Aamir: We are often asked by many customers what recommendations we can give them. Overall, it isn’t easy to answer because of the uniqueness of each environment we see. I regularly discuss this challenge with my FortiGuard Labs colleague Anthony Giandomenico, who has coined the phrase Core-4 around the solutions organizations use to address the “low hanging fruit” regarding cybersecurity. Core-4 is about what organizations should think about when protecting and understanding their four core pillars of cybersecurity. These four areas include:
- Identifying authorized and unauthorized devices on your organization’s network
- Reduce unnecesary access
- Adding applications to the safe list
What is one threat on the horizon that is not being talked about much that will deserve attention in the coming months or years?

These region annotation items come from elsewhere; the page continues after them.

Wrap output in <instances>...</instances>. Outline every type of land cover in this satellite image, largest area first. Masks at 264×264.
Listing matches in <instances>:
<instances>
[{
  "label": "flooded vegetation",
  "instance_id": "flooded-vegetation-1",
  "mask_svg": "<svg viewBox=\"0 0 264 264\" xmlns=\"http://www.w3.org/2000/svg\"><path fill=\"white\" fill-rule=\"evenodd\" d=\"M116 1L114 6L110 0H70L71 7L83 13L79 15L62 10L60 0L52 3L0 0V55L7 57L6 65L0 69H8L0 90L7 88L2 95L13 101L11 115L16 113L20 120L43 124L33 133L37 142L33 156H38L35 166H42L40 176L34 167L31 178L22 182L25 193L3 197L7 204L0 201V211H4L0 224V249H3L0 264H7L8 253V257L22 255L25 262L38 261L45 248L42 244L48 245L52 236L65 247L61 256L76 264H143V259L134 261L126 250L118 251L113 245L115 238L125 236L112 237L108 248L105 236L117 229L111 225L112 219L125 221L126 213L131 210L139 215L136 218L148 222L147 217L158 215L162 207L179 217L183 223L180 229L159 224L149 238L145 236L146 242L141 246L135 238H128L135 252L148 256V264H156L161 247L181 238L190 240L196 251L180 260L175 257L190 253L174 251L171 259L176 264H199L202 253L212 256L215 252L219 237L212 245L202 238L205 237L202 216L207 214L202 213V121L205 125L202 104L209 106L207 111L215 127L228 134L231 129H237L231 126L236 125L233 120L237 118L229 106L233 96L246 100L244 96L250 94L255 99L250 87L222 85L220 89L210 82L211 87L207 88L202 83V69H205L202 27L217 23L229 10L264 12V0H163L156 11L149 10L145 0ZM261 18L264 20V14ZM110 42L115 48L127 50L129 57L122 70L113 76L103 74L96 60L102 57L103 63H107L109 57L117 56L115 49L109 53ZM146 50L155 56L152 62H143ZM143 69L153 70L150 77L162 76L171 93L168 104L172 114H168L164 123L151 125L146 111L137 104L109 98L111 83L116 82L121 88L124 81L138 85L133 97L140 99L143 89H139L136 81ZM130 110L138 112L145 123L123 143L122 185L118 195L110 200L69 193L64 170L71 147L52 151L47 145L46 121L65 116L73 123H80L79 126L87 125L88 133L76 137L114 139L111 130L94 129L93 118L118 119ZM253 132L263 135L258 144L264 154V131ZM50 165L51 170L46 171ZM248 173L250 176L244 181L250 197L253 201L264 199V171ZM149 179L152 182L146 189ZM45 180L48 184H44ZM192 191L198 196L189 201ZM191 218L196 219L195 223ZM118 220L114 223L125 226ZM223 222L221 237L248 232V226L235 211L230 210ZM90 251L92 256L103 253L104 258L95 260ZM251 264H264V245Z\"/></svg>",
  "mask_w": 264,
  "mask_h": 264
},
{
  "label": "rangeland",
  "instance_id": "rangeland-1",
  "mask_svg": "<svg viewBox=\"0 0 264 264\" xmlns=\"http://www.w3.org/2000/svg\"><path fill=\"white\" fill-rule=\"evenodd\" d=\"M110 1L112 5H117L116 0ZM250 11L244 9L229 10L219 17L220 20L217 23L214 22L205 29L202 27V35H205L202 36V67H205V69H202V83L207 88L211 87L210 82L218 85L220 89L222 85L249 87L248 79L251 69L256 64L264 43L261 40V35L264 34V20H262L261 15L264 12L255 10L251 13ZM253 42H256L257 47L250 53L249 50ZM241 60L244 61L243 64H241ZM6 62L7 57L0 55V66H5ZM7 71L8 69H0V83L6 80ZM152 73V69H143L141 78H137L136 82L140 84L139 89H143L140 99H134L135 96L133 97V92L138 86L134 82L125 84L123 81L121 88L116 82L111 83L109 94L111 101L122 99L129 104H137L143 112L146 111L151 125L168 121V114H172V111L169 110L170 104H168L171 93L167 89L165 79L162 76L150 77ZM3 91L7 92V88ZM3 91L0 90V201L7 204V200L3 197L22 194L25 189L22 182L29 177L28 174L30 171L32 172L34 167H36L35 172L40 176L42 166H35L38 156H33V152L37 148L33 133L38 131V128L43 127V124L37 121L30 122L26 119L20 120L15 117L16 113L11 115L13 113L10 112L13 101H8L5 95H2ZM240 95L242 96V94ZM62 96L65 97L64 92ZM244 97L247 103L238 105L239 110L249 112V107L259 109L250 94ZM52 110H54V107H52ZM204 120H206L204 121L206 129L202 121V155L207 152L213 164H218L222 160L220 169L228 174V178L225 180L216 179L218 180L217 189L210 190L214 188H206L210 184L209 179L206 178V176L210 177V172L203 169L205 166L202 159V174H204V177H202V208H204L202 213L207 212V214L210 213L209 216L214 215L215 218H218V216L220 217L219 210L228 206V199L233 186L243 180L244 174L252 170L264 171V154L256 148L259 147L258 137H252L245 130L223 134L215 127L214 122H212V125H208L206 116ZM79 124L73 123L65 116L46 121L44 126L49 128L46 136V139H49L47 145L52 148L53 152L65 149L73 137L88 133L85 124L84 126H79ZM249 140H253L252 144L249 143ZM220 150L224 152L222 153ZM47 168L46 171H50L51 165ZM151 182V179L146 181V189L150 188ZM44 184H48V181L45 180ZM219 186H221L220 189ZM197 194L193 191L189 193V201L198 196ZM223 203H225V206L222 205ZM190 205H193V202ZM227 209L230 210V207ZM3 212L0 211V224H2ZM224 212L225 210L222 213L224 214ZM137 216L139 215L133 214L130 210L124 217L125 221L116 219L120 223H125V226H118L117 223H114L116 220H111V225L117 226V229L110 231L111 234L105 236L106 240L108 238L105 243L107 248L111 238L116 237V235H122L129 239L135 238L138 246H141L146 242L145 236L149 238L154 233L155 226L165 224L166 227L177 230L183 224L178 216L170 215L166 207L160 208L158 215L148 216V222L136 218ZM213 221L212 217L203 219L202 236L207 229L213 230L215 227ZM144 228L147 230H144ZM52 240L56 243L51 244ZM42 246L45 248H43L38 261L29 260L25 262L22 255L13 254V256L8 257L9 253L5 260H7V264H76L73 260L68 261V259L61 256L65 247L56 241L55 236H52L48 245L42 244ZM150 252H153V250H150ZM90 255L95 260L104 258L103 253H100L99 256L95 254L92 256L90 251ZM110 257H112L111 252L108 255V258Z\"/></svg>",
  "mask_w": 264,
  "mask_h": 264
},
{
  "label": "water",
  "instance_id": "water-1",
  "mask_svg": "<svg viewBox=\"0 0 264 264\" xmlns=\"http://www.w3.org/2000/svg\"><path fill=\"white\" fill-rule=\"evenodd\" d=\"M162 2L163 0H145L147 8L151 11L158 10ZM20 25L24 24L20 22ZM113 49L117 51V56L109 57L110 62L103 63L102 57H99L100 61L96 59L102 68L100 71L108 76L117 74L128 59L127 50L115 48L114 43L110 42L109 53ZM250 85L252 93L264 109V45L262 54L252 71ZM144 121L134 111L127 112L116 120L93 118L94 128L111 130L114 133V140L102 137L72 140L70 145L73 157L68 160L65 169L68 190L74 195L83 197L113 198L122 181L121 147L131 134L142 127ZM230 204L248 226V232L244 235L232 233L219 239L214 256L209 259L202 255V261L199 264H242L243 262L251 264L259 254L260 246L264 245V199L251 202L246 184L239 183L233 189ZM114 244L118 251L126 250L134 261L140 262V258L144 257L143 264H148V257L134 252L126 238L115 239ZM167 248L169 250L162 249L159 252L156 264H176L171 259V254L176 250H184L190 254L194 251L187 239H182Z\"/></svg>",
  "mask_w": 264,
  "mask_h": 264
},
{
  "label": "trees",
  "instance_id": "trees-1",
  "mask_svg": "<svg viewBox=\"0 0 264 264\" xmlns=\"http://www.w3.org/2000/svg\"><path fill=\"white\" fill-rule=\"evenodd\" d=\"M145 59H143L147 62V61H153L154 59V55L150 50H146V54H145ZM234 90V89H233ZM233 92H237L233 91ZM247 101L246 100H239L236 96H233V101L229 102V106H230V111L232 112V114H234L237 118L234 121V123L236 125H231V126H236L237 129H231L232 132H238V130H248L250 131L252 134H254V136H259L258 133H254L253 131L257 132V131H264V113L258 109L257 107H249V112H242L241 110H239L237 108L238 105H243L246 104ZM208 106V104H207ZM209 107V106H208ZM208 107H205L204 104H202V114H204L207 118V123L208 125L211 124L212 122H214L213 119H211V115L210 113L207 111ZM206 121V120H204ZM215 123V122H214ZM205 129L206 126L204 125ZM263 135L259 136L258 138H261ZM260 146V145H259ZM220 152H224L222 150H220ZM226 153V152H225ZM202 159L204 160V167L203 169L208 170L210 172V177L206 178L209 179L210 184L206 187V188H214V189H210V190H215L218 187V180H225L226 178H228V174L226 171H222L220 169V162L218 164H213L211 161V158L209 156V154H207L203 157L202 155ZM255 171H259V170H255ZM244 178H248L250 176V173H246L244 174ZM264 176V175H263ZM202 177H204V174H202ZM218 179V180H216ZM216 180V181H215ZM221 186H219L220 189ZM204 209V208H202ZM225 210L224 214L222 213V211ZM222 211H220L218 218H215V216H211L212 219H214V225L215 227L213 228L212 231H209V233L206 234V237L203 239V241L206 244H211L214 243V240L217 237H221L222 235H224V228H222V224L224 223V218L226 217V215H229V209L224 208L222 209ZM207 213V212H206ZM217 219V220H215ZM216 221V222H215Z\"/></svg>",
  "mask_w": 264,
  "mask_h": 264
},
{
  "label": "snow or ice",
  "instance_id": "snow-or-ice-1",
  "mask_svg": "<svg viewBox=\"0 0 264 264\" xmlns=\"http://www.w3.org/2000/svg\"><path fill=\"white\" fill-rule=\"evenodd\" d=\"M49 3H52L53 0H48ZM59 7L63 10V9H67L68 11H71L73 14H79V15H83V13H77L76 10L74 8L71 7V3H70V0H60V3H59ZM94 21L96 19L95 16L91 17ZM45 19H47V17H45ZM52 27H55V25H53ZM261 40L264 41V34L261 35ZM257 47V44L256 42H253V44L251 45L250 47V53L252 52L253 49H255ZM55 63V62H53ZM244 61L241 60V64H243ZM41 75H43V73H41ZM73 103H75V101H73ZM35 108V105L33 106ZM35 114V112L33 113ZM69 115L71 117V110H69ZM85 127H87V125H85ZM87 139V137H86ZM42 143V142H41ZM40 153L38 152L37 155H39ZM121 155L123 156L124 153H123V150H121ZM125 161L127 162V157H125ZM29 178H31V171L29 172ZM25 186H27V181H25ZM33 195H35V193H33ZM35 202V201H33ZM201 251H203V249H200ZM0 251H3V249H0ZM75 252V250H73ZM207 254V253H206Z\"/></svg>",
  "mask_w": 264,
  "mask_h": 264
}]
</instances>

Jonas: I firmly believe fully self-driving cars will disrupt the auto and travel industry entirely in the next years. Cars are no longer cars as we know them, it’s a super-powerful computer on four wheels. It is fascinating and I cannot wait to experience it. On the other hand, if security is not treated with the absolute priority, it will be a big cybersecurity concern.
Aamir: I think Jonas was spot on when he spoke around cars and IoT in general. Medical devices, manufacturing equipment, and even restaurant supplies incorporate IoT devices that are connected, they have automatic updates, and use the Internet to add functionality. Current connectivity technologies have prohibited some of the widespread adoptions of these devices. I do think 5G technologies are going to be a game-changer in this manner. Not only does 5G make the Internet ubiquitous globally to IoT devices. The reduction in latency and the ability for efficient meshes means more concentration of devices in a single area. 5G is not only addressing bringing the Internet to rural areas and areas not previously covered by broadband Internet, but it is also expanding the attack opportunity for threat actors.